Start of The data
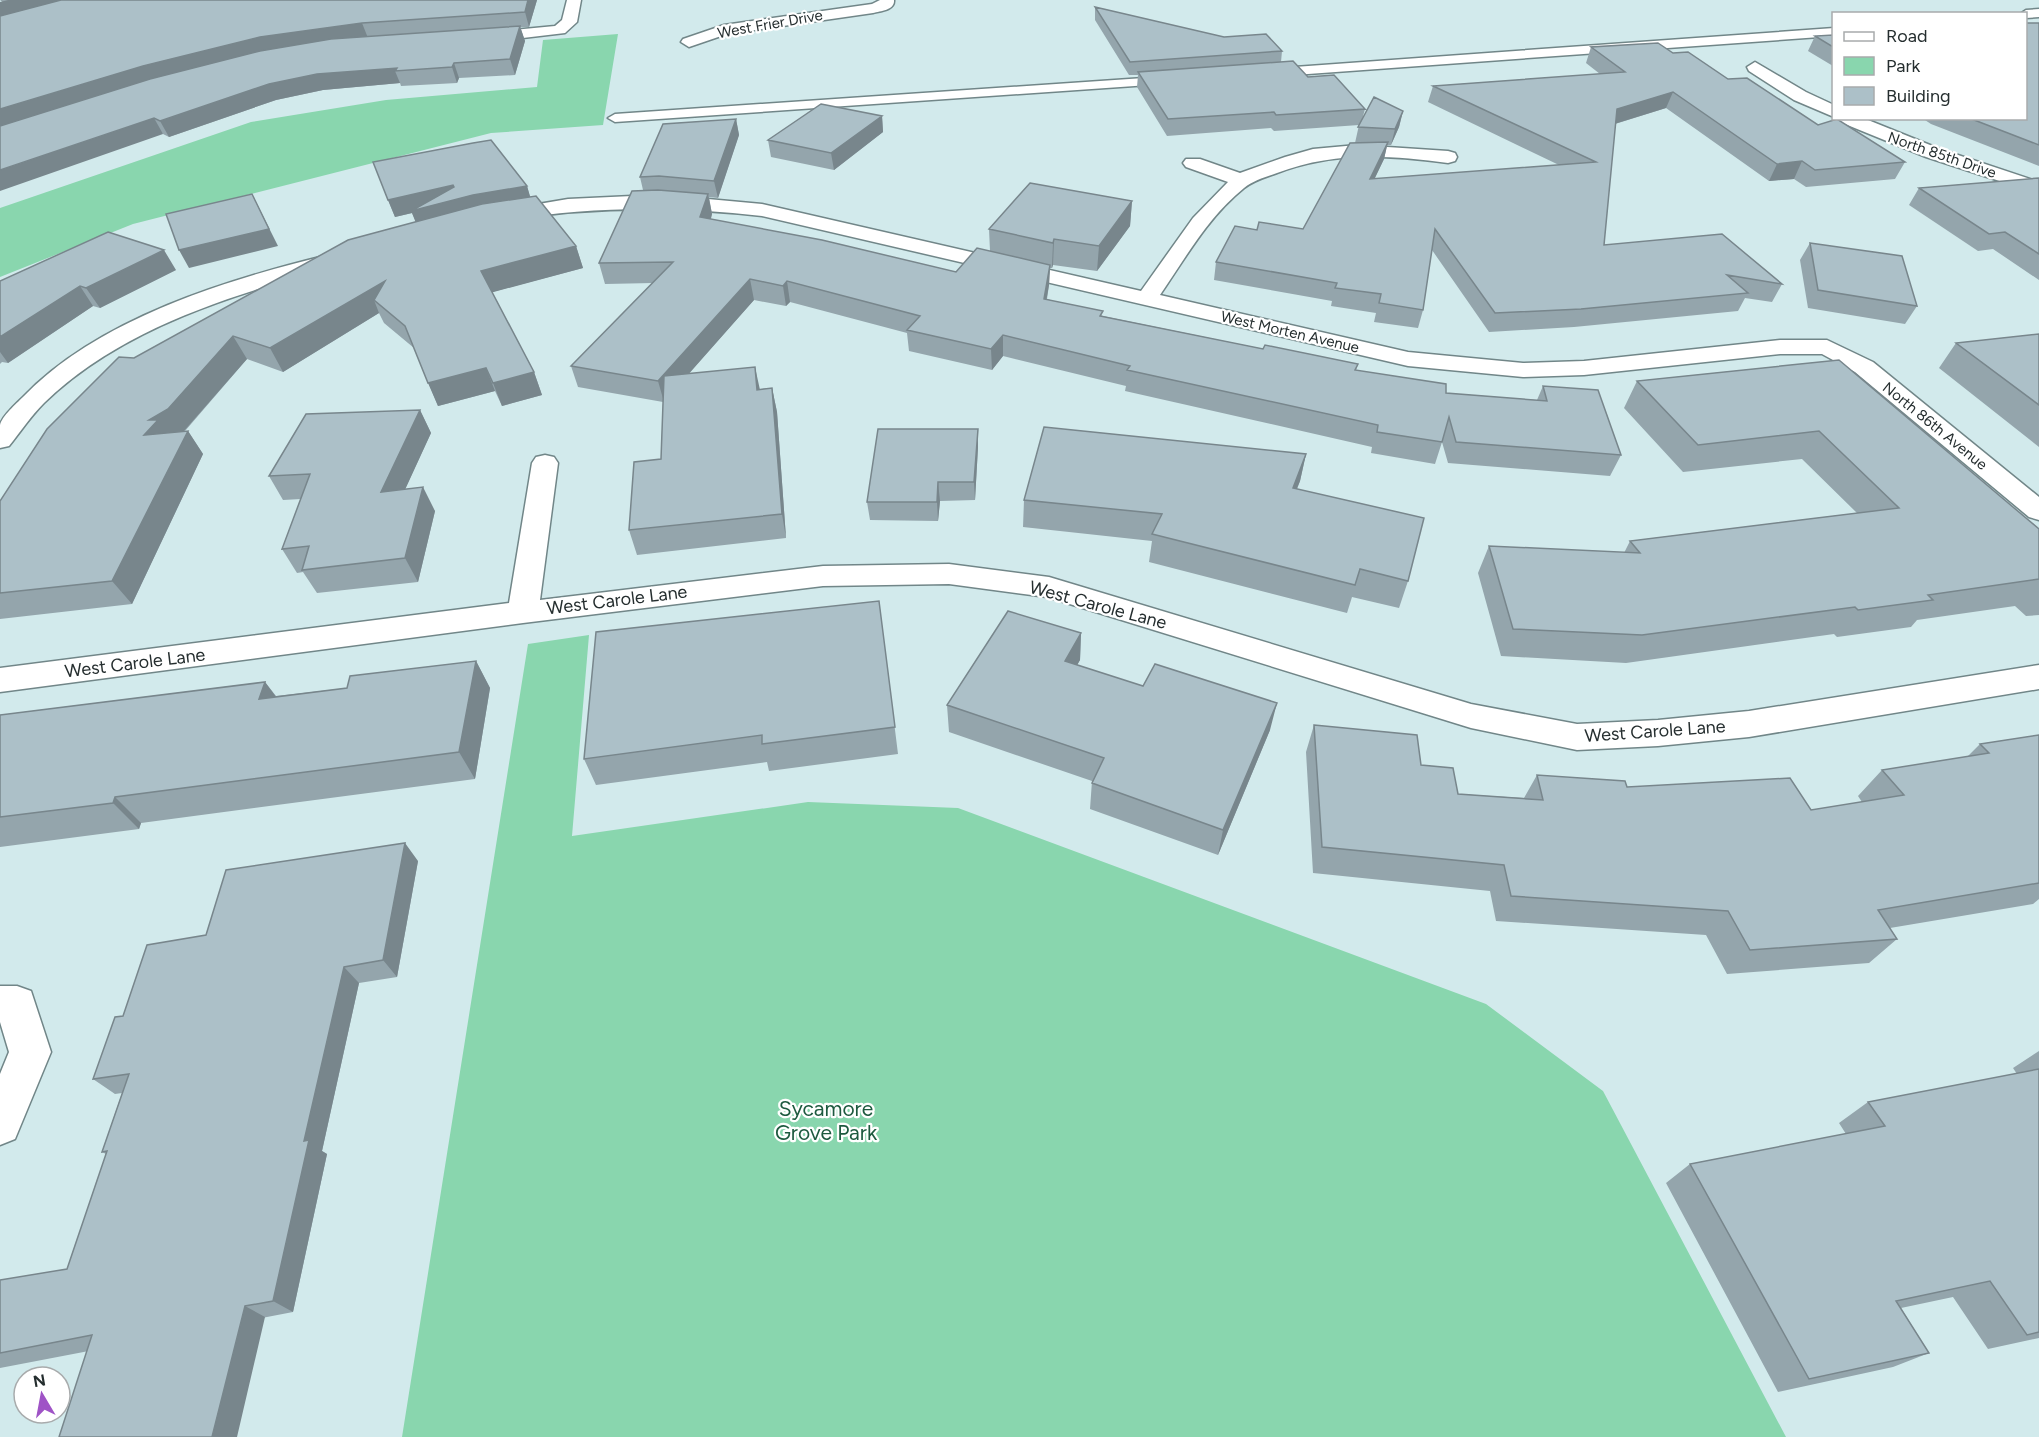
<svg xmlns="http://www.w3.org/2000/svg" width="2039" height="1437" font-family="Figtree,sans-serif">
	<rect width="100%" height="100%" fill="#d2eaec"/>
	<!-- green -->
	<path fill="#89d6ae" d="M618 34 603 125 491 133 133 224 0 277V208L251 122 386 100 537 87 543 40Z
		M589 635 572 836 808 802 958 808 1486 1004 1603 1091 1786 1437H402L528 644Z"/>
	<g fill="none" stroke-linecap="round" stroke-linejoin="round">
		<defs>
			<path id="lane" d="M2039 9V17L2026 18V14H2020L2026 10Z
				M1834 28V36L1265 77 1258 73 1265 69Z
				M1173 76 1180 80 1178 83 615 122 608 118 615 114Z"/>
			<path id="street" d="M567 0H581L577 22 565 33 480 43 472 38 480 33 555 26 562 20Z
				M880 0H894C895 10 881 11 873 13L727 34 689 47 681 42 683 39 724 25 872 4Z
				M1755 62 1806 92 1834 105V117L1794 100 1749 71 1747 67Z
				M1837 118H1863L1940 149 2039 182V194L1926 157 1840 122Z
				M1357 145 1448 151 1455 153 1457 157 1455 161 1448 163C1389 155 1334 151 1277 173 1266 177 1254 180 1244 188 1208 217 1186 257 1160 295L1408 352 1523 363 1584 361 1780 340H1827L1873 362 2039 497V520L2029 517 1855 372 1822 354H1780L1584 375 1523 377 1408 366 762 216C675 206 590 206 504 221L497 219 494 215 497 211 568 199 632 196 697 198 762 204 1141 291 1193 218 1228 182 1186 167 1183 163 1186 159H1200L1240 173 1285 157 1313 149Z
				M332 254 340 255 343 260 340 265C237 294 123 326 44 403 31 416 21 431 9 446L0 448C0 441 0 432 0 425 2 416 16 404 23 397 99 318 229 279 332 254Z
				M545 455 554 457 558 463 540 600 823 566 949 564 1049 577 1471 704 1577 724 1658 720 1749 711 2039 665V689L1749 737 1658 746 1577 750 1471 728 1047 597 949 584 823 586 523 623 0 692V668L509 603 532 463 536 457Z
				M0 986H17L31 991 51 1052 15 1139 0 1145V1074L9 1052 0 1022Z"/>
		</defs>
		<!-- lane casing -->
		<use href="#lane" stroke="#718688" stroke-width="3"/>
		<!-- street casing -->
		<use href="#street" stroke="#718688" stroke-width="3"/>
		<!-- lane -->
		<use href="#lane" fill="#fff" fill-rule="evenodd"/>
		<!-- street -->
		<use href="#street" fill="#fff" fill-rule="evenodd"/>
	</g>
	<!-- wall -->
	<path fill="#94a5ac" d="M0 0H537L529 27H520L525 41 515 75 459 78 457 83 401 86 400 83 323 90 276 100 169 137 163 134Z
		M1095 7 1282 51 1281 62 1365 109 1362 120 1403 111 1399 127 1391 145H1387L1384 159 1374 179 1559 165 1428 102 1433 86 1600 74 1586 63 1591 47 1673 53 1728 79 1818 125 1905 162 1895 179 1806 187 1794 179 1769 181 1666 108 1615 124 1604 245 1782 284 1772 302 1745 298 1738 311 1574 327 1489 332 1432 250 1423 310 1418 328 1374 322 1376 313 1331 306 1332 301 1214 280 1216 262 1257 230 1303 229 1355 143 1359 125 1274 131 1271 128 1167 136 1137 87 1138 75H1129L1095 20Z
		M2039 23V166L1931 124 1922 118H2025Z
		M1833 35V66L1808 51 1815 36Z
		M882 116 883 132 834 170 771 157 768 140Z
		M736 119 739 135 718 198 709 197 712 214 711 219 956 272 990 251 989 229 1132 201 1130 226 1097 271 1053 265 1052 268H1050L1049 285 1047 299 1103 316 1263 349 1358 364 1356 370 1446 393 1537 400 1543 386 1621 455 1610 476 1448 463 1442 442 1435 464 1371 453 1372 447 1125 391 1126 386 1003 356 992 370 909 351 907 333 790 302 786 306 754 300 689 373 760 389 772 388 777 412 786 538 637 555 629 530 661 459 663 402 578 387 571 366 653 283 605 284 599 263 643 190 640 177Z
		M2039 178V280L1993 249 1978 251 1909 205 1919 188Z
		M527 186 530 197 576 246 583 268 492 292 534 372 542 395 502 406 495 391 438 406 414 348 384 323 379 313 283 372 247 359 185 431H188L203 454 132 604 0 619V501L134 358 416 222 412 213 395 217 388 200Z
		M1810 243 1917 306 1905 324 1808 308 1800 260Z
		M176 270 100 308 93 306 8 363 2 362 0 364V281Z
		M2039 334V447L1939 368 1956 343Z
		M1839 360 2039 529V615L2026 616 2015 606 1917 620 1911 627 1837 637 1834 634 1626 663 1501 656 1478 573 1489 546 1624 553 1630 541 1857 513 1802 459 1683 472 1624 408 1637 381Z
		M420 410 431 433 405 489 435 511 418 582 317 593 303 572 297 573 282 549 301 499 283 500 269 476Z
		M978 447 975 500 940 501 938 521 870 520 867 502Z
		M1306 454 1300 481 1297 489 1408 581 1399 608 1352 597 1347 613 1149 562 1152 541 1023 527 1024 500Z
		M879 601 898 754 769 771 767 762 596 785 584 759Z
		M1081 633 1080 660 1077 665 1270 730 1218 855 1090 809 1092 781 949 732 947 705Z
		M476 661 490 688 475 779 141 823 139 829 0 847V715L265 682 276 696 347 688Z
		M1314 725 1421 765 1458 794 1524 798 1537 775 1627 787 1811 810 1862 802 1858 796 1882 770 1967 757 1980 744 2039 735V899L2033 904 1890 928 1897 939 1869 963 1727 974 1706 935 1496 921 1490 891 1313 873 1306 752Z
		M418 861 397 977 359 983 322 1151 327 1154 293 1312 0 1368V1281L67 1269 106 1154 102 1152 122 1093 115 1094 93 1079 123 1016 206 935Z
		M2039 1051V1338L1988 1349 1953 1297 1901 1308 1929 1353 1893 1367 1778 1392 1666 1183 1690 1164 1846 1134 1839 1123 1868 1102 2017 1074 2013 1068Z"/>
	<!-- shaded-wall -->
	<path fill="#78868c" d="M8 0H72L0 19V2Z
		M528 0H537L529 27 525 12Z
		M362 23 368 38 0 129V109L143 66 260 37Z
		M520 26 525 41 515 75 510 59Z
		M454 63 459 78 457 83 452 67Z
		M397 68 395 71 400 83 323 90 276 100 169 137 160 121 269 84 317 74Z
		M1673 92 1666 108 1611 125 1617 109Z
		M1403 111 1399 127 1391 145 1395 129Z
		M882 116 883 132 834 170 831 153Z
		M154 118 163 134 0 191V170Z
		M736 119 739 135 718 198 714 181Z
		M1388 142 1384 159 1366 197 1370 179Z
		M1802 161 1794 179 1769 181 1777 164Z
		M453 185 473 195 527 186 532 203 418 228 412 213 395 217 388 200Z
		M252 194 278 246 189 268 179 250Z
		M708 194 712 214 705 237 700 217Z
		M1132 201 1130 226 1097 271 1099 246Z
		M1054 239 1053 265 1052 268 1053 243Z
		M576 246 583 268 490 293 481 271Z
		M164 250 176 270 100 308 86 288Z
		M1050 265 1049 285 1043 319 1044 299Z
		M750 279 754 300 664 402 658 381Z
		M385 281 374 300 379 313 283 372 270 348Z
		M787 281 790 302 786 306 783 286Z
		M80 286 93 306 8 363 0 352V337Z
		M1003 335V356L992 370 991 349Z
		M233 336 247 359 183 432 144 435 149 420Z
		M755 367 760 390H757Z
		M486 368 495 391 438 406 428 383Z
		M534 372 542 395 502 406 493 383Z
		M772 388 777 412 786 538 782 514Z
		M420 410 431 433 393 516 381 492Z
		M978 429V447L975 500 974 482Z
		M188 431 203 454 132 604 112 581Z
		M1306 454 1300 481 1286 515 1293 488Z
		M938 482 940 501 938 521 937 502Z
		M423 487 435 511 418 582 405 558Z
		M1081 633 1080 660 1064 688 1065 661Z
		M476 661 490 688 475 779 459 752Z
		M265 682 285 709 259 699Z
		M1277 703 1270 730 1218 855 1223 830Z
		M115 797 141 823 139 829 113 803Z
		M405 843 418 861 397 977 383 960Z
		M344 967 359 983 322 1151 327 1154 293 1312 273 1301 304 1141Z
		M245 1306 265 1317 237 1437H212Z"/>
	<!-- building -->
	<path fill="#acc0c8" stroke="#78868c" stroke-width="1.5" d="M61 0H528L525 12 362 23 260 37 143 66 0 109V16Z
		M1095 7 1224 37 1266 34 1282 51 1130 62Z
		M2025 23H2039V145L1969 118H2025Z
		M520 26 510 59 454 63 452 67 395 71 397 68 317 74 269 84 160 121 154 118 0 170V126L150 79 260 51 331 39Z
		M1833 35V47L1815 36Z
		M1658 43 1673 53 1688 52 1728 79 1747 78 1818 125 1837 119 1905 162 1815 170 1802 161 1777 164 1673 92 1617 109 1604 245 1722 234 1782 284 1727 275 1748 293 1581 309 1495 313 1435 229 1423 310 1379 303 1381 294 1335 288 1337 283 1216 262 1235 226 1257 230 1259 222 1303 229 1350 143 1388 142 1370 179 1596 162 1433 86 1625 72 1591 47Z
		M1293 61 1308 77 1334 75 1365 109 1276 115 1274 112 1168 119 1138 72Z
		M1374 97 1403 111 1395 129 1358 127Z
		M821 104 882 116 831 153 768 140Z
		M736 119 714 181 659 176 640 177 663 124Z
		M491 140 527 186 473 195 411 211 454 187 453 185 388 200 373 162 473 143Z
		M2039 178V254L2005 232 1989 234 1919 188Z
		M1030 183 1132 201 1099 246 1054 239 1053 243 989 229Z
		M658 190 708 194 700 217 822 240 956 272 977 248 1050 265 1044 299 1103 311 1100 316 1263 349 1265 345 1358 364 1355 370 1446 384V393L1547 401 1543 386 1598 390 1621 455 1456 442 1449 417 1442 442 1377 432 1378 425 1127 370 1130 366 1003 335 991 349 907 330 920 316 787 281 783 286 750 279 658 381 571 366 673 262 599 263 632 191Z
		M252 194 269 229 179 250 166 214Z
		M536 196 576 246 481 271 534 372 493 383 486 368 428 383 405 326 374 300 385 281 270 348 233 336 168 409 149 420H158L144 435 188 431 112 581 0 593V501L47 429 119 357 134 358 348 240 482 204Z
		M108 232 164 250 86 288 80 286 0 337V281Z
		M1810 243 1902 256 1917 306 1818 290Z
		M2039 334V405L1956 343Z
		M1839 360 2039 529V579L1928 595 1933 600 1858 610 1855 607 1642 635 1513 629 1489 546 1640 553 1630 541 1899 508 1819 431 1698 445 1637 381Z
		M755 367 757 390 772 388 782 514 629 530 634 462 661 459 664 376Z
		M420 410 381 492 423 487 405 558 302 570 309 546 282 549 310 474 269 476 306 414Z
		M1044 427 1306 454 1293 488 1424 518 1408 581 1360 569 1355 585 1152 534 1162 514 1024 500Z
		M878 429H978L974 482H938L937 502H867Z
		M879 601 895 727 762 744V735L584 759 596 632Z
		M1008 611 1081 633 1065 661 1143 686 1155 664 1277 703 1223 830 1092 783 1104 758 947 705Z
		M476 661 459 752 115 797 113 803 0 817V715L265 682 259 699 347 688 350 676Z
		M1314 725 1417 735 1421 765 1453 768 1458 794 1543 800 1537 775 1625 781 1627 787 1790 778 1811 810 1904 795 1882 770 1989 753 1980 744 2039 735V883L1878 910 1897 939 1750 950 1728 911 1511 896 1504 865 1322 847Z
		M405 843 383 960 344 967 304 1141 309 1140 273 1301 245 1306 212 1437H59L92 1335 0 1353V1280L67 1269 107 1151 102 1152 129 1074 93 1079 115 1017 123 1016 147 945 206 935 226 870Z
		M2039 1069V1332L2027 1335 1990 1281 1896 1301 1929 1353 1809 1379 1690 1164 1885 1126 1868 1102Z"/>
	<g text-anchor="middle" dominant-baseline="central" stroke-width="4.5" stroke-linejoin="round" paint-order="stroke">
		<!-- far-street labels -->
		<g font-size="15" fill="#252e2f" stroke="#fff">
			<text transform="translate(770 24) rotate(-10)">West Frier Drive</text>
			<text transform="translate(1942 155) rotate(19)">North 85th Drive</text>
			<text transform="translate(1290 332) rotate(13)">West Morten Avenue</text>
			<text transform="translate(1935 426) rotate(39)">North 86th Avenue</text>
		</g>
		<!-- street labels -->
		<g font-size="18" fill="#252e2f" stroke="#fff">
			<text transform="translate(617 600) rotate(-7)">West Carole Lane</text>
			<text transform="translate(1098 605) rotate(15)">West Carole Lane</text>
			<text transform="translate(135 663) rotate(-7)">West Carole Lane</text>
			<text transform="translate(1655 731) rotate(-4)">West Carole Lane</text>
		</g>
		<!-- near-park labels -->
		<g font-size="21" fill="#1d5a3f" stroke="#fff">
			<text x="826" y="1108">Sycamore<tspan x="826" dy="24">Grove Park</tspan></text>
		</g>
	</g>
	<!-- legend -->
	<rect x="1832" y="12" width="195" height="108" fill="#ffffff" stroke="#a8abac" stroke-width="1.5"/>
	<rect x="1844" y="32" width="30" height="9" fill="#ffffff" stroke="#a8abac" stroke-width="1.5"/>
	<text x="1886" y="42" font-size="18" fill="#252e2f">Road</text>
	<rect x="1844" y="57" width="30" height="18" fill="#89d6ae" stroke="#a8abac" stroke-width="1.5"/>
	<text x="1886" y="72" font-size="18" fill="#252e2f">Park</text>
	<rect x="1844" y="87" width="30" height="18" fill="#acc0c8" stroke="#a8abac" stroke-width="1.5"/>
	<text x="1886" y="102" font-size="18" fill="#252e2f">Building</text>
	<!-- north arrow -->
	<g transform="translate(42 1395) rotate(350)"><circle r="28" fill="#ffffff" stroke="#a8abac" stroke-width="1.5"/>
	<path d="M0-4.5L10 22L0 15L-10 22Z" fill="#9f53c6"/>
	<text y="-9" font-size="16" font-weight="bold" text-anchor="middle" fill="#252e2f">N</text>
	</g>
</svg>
End of The data
Going back to the entries above, set down exactly the lines that begin at the one with "M154 118 163 134 0 191V170Z" and end at the one with "M1833 35V47L1815 36Z", both included, and nothing else.

		M154 118 163 134 0 191V170Z
		M736 119 739 135 718 198 714 181Z
		M1388 142 1384 159 1366 197 1370 179Z
		M1802 161 1794 179 1769 181 1777 164Z
		M453 185 473 195 527 186 532 203 418 228 412 213 395 217 388 200Z
		M252 194 278 246 189 268 179 250Z
		M708 194 712 214 705 237 700 217Z
		M1132 201 1130 226 1097 271 1099 246Z
		M1054 239 1053 265 1052 268 1053 243Z
		M576 246 583 268 490 293 481 271Z
		M164 250 176 270 100 308 86 288Z
		M1050 265 1049 285 1043 319 1044 299Z
		M750 279 754 300 664 402 658 381Z
		M385 281 374 300 379 313 283 372 270 348Z
		M787 281 790 302 786 306 783 286Z
		M80 286 93 306 8 363 0 352V337Z
		M1003 335V356L992 370 991 349Z
		M233 336 247 359 183 432 144 435 149 420Z
		M755 367 760 390H757Z
		M486 368 495 391 438 406 428 383Z
		M534 372 542 395 502 406 493 383Z
		M772 388 777 412 786 538 782 514Z
		M420 410 431 433 393 516 381 492Z
		M978 429V447L975 500 974 482Z
		M188 431 203 454 132 604 112 581Z
		M1306 454 1300 481 1286 515 1293 488Z
		M938 482 940 501 938 521 937 502Z
		M423 487 435 511 418 582 405 558Z
		M1081 633 1080 660 1064 688 1065 661Z
		M476 661 490 688 475 779 459 752Z
		M265 682 285 709 259 699Z
		M1277 703 1270 730 1218 855 1223 830Z
		M115 797 141 823 139 829 113 803Z
		M405 843 418 861 397 977 383 960Z
		M344 967 359 983 322 1151 327 1154 293 1312 273 1301 304 1141Z
		M245 1306 265 1317 237 1437H212Z"/>
	<!-- building -->
	<path fill="#acc0c8" stroke="#78868c" stroke-width="1.5" d="M61 0H528L525 12 362 23 260 37 143 66 0 109V16Z
		M1095 7 1224 37 1266 34 1282 51 1130 62Z
		M2025 23H2039V145L1969 118H2025Z
		M520 26 510 59 454 63 452 67 395 71 397 68 317 74 269 84 160 121 154 118 0 170V126L150 79 260 51 331 39Z
		M1833 35V47L1815 36Z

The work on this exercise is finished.